The program accepts large datasets as inputs due to the on-disk implementation of the persistent R-Trees, and the queries are optimized to run on these types of entries due to the index on the coordinates attribute.
>>> read monaco-latest.osm or read locations.txt
>>> find restaurant within 300 of 43.73118738604639, 7.4241193844412505
>>> insert Middle of the Black Sea tagged with sea located at 43.045447, 34.130628
>>> show tags
>>> exit
The tree is designed to be built up of leaf nodes that contain the names, tags(UTF-8 encoded, fixed size) and the coordinates of the Points of interest and internal nodes that describe the bounding boxes and pointers (offsets in the index-file) to the child nodes. I opted for the quadratic-cost method of splitting the nodes and assigning the new "seed" boxes for the new nodes.
As for the search, the algorithm first builds the box that should contain all the entries around the given coordinates + range, then it recursively iterates through all the boxes (and their child nodes) that intersect the respective "search box" until a leaf node is reached. while inside the leaf node, I extract only the elements that are contained in the search box. The command line interface accepts both regular text files and also the Open Street Map xml files from here.

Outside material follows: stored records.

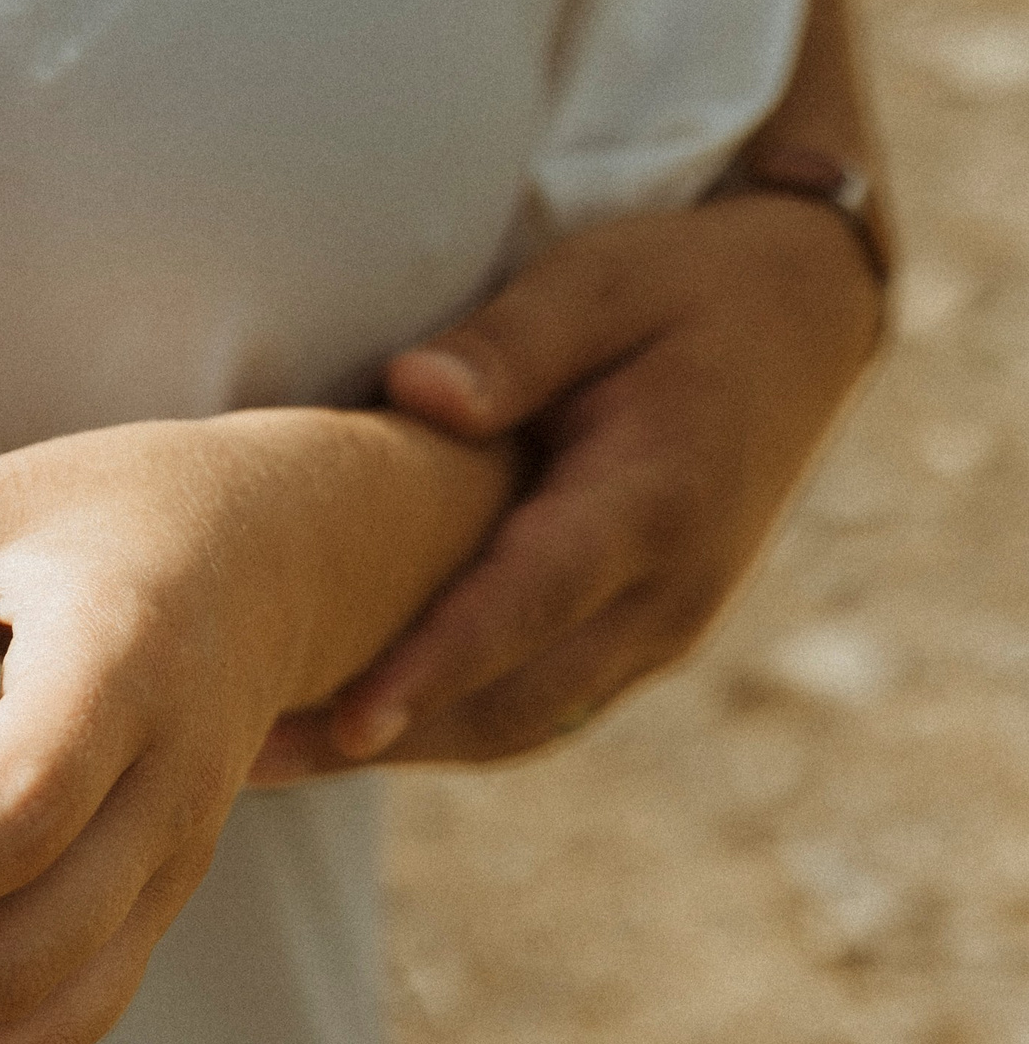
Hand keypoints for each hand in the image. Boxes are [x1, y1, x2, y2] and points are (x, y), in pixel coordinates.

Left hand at [253, 194, 883, 776]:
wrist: (802, 320)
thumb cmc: (676, 287)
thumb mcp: (597, 282)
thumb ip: (510, 343)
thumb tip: (416, 394)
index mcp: (654, 501)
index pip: (531, 601)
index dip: (438, 665)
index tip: (350, 720)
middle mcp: (667, 592)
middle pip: (512, 700)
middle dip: (381, 738)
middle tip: (242, 758)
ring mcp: (657, 629)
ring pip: (516, 724)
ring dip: (397, 749)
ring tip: (259, 762)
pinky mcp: (634, 641)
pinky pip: (529, 709)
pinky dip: (438, 728)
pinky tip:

I used the Document Object Model library for parsing the xml, while only building the RTree with the with nodes that have tags with both the keys "name" and "amenity".
Node size = 4kB
first 8 bytes in file: rootOffset
-------------------------------------------------------
LEAF NODE
first byte: is leaf or not
second byte: numberOfEntries in the node
23 Entries * 178 bytes: - 128 bytes Name
- 33 bytes Tag
- 8 bytes x coord
- 8 bytes y coord
-------------------------------------------------------
INTERNAL NODE
first byte: is leaf or not
second byte: numberOfEntries in the node
102 Entries * 40 bytes: - 8 bytes lower x
- 8 bytes lower y
- 8 bytes upper x
- 8 bytes upper y
- 8 bytes child offset
-------------------------------------------------------